__Your instructions__
An exact, complete copy of the entries is needed, with the pictures left out.

__Entries shown__
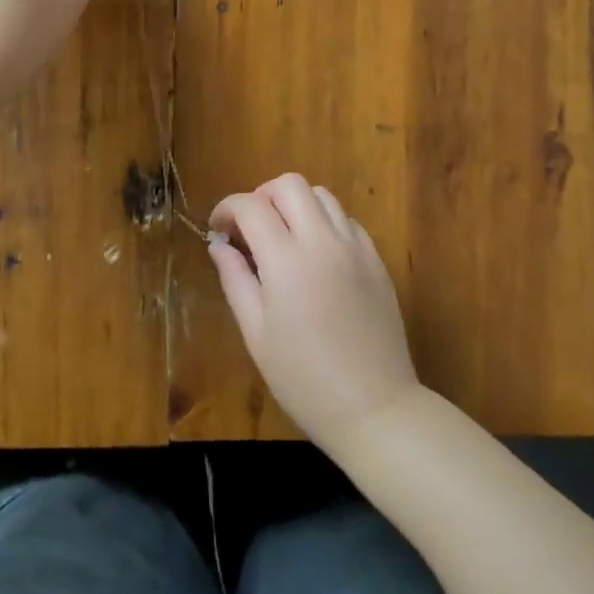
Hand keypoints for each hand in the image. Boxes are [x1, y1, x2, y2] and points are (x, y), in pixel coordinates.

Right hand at [208, 175, 420, 453]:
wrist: (374, 408)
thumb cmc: (304, 379)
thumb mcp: (256, 334)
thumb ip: (235, 280)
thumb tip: (219, 245)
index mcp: (287, 260)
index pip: (251, 206)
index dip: (227, 209)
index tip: (218, 230)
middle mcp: (323, 241)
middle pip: (289, 184)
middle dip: (262, 197)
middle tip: (250, 230)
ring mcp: (355, 247)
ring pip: (321, 195)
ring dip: (295, 205)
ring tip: (283, 239)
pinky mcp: (376, 259)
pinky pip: (346, 220)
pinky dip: (324, 223)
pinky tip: (316, 257)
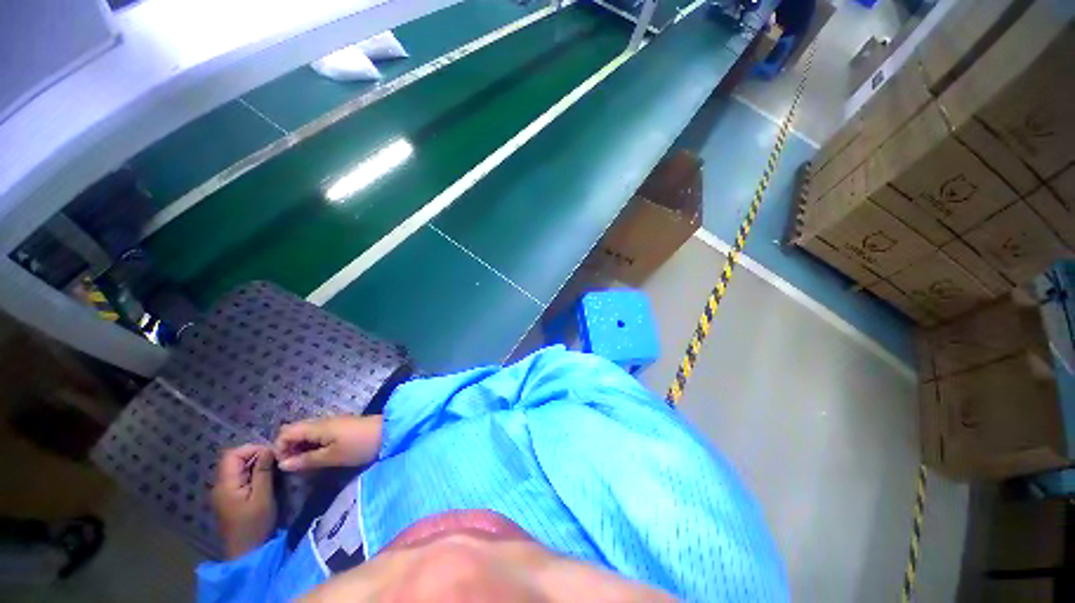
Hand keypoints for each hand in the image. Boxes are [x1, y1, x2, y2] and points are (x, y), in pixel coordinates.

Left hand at [211, 444, 276, 558]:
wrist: (246, 551)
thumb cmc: (255, 524)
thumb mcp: (263, 497)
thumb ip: (263, 472)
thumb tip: (268, 449)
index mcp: (226, 484)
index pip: (233, 454)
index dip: (252, 449)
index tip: (272, 454)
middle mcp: (220, 485)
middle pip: (233, 460)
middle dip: (255, 455)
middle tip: (275, 461)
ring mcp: (223, 492)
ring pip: (237, 468)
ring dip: (254, 464)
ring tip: (272, 469)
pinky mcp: (229, 498)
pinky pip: (238, 477)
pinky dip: (251, 473)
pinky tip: (264, 480)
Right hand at [275, 415, 382, 471]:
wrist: (388, 432)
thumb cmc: (359, 445)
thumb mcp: (332, 456)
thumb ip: (306, 460)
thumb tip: (282, 464)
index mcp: (317, 426)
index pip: (286, 432)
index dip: (280, 448)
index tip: (286, 465)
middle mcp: (322, 421)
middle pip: (295, 430)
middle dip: (289, 448)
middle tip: (295, 466)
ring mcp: (333, 422)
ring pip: (307, 432)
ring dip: (301, 447)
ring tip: (306, 463)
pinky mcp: (341, 426)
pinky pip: (319, 433)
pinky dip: (313, 444)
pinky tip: (319, 456)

__Answer section__
Hand keypoints for each hand in the image. Boxes are [x1, y1, x2, y2] and points are (x, y), in pixel coordinates.

Right hand at [208, 175, 420, 453]:
wrist: (374, 408)
thumb cmc: (304, 379)
thumb mcp: (256, 334)
thumb ip: (235, 280)
thumb tip: (219, 245)
index mcp: (287, 260)
index pip: (251, 206)
index dip: (227, 209)
index tip: (218, 230)
middle mcp: (323, 241)
middle pip: (289, 184)
middle dip: (262, 197)
middle tip: (250, 230)
ring mcp: (355, 247)
ring pip: (321, 195)
ring dip: (295, 205)
ring tip: (283, 239)
pinky mcp: (376, 259)
pinky pip: (346, 220)
pinky dip: (324, 223)
pinky tip: (316, 257)
Hand keypoints for each hand in the image. Boxes are [x1, y1, x2, y2] and points are (x, y), in pixel coordinates.

Left hand at [211, 444, 276, 558]:
wrist: (246, 551)
thumb cmc: (255, 524)
thumb mcp: (263, 497)
thumb ip: (263, 472)
thumb tip: (268, 449)
index mcp: (226, 484)
index pip: (233, 454)
index dip: (252, 449)
index tip: (272, 454)
middle mcp: (220, 485)
middle pip: (233, 460)
middle dip: (255, 455)
middle tip: (275, 461)
ring mcp: (223, 492)
ring pip: (237, 468)
ring dip: (254, 464)
ring tip: (272, 469)
pinky mcp: (229, 498)
pinky pip: (238, 477)
pinky dip: (251, 473)
pinky tip: (264, 480)
Right hand at [275, 415, 382, 471]:
wrist: (388, 432)
thumb cmc: (359, 445)
thumb mcp: (332, 456)
thumb ip: (306, 460)
thumb tip: (282, 464)
index mcp: (317, 426)
index pip: (286, 432)
index dip: (280, 448)
index tip: (286, 465)
middle mcp: (322, 421)
middle pip: (295, 430)
middle dip: (289, 448)
middle tip: (295, 466)
ring mcp: (333, 422)
ring pip: (307, 432)
ring dip: (301, 447)
ring tip: (306, 463)
pinky mcp: (341, 426)
pinky pip: (319, 433)
pinky dip: (313, 444)
pinky tip: (319, 456)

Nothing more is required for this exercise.